The meal was morbidly quiet, which suited Drake’s mood. Like a mother, Alamanda spooned dishes into his trencher and cut up his meat. Gui talked in his usual mirthful manner and repeatedly elbowed his brothers, who grunted but never complained. Louis sought Drake’s attention with indirect looks. Meanwhile the vicomtesse of Limoges drew the boy out by asking after his mother’s health, how his uncle the king was holding up after the loss of his queen, what he thought about the attempts on his other uncle’s life, and whom did he suppose was the traitorous villain.

“Could it be, my lady, that he occupies this very hall?” Gui proffered innocently, any hint of his usual giddy person hidden behind a serious expression. “Possibly eating at your very table?”

“Whoever he is, he is not fit for company such as ours,” Wido said. “Most likely he is a despicable Brabançon, Aragonese, Navarrese, or Basque, whom the Lateran Council have likened with pagans and heathens. Is that not so?”

Silence followed as everyone awaited a response.

Gui broke the quiet by saying, “Are you asking me?”

“My son, the one with his chin in his goblet, is being disagreeable as usual,” Lady Sarah said. “But never mind. I know the way Wido thinks. He hates all men who do not hail from the Limousin but is indifferent when it comes to women.”

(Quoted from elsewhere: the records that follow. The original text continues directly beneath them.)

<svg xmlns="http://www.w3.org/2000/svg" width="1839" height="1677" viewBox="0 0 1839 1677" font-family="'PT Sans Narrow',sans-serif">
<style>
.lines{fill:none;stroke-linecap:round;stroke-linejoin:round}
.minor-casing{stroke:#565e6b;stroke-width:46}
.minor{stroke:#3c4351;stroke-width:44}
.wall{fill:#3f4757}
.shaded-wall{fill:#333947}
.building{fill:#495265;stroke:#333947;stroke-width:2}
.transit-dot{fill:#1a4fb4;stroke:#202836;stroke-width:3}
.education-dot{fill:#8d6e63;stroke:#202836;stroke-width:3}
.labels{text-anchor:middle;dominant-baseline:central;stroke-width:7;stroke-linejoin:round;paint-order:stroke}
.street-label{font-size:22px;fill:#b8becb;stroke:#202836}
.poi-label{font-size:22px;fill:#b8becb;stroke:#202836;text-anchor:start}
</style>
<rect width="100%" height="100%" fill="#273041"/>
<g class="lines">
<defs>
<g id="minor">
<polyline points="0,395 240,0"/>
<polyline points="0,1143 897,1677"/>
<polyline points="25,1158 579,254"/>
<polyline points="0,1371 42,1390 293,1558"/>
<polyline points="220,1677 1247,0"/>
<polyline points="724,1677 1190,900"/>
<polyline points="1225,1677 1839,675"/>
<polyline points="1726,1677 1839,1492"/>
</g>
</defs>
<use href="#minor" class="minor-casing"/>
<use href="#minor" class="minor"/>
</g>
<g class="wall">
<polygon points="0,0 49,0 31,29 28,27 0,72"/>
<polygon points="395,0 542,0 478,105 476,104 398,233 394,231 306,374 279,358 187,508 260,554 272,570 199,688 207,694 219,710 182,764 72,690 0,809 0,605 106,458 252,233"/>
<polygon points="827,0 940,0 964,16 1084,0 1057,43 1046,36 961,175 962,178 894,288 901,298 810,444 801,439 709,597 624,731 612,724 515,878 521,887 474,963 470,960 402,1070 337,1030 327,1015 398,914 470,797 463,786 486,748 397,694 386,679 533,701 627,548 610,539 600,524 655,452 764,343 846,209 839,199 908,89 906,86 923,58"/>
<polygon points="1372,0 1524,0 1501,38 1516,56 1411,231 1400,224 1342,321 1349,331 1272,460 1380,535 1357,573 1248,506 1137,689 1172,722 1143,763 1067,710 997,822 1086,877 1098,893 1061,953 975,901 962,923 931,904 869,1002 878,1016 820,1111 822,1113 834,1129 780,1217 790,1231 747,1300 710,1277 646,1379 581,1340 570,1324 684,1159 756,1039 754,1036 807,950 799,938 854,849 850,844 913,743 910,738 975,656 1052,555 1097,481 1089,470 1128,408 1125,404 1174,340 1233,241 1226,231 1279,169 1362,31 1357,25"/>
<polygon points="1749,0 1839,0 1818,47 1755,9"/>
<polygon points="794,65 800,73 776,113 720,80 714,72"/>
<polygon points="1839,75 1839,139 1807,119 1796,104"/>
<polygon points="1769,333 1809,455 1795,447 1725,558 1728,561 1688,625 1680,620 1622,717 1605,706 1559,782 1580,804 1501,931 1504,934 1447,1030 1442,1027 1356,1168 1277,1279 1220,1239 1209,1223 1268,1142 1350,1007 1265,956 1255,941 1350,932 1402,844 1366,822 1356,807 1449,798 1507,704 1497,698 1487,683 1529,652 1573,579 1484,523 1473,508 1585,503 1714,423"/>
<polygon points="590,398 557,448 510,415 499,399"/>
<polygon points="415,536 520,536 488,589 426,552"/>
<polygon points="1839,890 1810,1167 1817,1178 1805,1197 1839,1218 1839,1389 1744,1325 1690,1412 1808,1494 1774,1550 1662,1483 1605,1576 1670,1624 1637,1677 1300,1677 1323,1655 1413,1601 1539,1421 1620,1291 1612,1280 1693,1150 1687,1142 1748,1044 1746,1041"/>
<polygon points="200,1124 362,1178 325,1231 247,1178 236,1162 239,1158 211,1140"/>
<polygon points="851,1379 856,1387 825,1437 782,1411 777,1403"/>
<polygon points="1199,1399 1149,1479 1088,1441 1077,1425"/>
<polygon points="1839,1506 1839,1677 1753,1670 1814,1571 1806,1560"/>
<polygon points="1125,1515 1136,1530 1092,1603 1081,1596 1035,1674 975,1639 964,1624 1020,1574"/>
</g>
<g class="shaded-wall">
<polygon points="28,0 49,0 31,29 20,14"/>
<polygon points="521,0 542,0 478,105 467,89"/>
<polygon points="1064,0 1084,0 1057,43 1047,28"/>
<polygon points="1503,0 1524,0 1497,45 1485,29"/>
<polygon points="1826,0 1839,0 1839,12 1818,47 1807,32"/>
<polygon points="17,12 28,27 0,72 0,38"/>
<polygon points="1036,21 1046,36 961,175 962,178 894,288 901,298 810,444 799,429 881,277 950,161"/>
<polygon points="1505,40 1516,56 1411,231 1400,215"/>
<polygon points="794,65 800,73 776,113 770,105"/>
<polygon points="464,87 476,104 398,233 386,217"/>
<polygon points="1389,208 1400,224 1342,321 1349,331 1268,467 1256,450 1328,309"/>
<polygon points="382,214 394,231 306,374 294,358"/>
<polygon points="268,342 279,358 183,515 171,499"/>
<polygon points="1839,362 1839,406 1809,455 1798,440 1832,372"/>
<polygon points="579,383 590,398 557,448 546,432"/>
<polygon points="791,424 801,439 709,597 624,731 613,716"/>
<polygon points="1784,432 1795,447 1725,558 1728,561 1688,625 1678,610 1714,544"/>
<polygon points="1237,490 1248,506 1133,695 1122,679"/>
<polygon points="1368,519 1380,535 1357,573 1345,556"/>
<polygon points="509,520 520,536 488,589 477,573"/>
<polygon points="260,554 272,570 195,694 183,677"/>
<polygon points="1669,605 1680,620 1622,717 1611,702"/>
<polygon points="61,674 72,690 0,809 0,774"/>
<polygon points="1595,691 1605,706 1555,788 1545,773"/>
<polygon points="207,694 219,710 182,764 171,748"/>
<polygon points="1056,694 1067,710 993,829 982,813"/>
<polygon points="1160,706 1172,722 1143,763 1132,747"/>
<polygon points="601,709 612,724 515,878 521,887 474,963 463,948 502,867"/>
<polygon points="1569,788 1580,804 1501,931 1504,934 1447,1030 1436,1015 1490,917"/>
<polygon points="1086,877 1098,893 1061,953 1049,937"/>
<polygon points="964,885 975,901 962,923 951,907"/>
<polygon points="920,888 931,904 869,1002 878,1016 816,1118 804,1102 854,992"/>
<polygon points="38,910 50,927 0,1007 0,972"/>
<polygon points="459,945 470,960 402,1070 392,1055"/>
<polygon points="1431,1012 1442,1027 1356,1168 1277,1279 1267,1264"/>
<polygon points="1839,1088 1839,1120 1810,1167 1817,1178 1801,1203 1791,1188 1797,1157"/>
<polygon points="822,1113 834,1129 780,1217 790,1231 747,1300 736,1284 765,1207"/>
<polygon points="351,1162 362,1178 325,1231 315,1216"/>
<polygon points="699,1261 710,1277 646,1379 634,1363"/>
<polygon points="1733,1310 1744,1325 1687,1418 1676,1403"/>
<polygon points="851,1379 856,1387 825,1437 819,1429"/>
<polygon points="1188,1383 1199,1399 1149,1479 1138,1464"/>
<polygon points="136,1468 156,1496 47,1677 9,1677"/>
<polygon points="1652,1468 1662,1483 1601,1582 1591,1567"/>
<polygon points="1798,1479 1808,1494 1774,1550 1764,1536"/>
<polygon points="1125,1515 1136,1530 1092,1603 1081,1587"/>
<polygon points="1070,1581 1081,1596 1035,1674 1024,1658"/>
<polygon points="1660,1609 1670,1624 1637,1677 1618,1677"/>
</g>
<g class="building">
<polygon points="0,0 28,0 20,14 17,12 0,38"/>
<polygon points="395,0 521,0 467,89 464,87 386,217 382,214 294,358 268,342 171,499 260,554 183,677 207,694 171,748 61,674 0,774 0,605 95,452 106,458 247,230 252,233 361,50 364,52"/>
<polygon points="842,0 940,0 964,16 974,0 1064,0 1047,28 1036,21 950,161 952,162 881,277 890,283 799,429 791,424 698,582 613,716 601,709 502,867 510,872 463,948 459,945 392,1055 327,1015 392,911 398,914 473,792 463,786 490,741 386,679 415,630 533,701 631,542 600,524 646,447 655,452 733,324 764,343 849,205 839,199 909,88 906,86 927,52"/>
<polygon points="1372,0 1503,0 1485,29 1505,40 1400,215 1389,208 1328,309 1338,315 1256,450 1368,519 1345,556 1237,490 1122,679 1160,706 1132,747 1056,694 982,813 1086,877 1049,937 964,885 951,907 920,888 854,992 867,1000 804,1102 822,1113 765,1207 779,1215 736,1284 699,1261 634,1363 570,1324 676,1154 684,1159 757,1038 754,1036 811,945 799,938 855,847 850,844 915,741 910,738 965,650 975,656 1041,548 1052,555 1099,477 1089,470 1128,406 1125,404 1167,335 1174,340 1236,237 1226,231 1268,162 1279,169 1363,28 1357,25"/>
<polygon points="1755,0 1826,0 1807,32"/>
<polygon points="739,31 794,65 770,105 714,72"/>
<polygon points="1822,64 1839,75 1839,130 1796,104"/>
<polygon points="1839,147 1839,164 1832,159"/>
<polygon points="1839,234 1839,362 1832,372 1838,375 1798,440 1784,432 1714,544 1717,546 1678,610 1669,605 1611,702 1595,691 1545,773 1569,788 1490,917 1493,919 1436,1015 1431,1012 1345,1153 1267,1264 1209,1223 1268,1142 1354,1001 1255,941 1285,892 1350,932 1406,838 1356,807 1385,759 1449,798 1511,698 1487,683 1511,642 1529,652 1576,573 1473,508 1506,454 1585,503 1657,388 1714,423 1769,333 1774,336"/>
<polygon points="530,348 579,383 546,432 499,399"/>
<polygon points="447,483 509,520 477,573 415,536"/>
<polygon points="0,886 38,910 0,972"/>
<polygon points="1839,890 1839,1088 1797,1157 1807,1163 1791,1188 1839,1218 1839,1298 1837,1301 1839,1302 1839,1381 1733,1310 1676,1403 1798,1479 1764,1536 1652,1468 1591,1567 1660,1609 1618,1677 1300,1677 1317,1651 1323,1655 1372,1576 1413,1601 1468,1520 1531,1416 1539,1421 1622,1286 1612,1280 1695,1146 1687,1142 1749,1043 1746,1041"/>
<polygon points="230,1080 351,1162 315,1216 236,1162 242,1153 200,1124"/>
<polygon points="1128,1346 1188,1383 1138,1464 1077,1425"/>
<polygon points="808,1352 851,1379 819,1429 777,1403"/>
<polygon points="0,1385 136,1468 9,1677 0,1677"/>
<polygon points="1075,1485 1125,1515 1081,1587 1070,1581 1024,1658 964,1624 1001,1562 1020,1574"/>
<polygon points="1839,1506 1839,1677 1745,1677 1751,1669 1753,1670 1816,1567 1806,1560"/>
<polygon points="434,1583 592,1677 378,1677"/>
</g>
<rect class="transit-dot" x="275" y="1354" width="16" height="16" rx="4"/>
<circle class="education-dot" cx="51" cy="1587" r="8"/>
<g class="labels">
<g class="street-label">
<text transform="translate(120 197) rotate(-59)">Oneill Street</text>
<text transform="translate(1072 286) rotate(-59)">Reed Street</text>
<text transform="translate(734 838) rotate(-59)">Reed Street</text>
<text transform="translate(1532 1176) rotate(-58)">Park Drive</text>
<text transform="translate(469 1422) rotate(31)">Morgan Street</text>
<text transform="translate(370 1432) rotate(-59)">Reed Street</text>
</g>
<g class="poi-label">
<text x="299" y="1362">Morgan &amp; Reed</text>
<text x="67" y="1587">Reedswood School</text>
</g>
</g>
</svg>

Alamanda commented, “I heartily agree where the Brabançons are concerned, but I hardly think the Aragonese, Navarrese, or Basques are guilty of anything, other than speaking in a language other than the lenga d’oc.” 

“Perhaps you are right, chère Alamanda. Perhaps we are too quick to judge those different from us. But as you say, the Brabançons are not exempt from such exhortation, and those that harbor them for their own wicked devices ought to be cast out with the rest. Glad, I was, to see the last of them leave us winter last, and may they never darken our hearthside again.”

Thus ended a desultory feast, followed by uninspired entertainment, not due in any measure to the troubadours, who sang their hearts out in fine fashion, but to their dispirited audience. Drake fell asleep in a chair piled high with cushions and pillows, his feet propped up likewise on a stool, and his arm couched in a counterpane. When later Alamanda drew the empty goblet from his hand, he languidly opened his eyes. “Just leave me here, Alamanda, where I can die in peace.”

Her studied gaze traveled from Drake to Louis, who hovered sullenly over a goblet of his own, before returning to the invalid. “A comfortable bed awaits, something no sane man can refuse. Come. I will feed you like the Old Man’s assassins, with soporifics that will drive away pain and awaken ecstasy.”